The majority of constitutions around the world can be located within the quadrant that combines both constitutionalist principles and reasonably or fully operative authoritativeness. For that reason, the focus of this book will be entirely on those constitutions that purport to be constitutionalist and authoritative. It will not examine those instances in which a constitutional regime does not subscribe to the doctrine of constitutionalism, nor will it focus on constitutions that are deemed shams. Yet this book is not limited only to narrow categories. It is not, for example, focused solely on liberal-democratic constitutions, although the principle of constitutionalism is often confused with both liberal ideology and the practice of democracy.
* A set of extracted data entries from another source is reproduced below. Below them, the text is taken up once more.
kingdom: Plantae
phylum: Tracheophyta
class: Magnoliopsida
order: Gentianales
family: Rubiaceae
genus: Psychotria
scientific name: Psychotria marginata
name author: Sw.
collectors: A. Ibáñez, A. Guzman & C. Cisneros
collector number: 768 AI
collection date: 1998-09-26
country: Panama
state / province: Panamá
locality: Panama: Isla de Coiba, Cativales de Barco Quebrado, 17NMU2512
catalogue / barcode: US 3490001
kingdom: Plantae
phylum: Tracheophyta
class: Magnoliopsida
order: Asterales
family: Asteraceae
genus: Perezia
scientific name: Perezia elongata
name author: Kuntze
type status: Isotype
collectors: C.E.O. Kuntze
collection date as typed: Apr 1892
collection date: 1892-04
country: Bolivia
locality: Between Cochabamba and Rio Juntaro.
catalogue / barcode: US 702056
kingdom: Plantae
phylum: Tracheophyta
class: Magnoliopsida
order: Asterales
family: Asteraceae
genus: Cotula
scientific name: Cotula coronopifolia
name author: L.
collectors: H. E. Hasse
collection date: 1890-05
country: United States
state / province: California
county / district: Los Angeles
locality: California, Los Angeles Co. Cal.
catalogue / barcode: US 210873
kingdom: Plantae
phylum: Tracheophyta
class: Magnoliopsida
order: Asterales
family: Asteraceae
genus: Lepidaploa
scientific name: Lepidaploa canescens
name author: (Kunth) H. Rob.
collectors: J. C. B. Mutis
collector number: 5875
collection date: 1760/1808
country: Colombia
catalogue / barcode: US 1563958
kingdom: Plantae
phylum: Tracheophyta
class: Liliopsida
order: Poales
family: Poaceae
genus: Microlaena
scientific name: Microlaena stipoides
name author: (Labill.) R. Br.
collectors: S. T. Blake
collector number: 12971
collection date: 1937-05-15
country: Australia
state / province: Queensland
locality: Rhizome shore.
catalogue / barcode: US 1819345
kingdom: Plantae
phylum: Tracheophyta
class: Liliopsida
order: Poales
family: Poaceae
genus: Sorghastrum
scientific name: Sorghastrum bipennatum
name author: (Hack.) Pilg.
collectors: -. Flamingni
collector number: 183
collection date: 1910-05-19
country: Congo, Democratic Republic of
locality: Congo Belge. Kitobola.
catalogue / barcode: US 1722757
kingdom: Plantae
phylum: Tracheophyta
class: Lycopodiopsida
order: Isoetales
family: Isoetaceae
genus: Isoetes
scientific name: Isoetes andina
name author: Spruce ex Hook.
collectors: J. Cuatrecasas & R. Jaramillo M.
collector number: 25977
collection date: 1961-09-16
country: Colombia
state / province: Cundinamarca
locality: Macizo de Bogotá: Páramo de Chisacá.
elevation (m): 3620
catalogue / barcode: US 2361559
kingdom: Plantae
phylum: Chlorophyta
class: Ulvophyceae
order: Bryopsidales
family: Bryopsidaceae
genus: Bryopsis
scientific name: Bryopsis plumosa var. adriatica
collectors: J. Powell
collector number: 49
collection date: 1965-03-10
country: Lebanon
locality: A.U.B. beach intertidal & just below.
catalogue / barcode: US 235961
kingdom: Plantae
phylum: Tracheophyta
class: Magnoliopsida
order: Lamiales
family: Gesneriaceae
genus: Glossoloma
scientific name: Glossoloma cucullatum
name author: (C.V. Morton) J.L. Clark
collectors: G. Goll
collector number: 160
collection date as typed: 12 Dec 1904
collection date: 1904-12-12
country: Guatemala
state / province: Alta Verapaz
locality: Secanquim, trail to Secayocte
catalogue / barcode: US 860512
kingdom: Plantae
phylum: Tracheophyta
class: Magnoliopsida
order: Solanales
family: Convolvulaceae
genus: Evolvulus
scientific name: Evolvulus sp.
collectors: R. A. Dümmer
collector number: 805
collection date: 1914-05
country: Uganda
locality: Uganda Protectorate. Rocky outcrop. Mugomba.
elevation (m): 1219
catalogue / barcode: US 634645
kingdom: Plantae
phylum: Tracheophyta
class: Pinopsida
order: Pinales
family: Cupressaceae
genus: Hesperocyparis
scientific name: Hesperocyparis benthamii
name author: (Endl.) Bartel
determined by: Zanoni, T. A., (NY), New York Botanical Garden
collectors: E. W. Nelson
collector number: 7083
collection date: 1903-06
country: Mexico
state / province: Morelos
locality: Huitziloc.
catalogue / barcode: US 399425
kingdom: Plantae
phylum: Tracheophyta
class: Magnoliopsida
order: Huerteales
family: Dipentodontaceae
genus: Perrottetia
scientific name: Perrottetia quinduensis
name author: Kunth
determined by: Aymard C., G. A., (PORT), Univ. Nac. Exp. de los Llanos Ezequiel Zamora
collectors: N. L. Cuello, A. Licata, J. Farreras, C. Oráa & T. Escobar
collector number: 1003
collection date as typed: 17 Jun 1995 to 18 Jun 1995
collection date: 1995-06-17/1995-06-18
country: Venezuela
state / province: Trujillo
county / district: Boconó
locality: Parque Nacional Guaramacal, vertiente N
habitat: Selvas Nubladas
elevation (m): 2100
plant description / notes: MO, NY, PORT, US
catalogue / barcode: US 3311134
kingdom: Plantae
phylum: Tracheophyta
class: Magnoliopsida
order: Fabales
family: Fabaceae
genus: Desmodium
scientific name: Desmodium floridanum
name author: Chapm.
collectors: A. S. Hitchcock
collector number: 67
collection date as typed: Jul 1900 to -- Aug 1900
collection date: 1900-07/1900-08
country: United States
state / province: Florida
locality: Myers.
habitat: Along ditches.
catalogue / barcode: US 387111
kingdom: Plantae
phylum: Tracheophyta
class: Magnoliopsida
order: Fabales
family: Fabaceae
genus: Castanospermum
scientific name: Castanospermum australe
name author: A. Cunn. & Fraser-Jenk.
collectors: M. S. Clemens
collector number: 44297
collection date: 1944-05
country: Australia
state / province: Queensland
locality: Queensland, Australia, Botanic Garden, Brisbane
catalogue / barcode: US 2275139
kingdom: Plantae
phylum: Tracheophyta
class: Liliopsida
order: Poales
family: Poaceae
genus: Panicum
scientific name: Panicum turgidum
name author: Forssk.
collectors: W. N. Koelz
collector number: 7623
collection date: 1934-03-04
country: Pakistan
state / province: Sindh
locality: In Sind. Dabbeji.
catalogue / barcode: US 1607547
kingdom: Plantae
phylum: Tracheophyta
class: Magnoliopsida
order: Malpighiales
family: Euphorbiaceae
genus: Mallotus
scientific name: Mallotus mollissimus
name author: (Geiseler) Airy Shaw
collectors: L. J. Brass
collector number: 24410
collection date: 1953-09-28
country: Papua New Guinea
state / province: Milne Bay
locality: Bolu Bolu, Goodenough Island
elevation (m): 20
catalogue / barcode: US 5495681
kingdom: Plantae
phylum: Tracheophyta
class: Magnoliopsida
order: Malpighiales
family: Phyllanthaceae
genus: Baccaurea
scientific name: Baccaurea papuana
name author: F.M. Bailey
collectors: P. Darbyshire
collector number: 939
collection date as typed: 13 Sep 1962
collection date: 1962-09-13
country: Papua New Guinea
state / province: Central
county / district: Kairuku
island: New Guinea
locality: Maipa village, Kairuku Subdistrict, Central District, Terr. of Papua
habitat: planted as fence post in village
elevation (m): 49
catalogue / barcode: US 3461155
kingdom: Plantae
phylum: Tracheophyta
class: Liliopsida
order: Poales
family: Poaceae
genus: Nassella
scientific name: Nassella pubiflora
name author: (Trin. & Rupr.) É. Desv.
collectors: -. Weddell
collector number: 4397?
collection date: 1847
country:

There are, in fact, examples of nonliberal constitutions that contain certain constitutionalist ideals. There are also examples of nondemocratic constitutions that support modern constitutionalist maxims. This work will therefore try to outline the features of all varieties of constitutionalist and authoritative texts. Its central questions will be: Might there be something that all fully operative constitutionalist constitutions—whether they derive from Western or Eastern polities, or whether they govern liberal or illiberal, democratic or nondemocratic regimes—share in common? Is there a thread that runs through all constitutionalist and authoritative charters? The answers, I believe, can be found by examining constitutional functionality.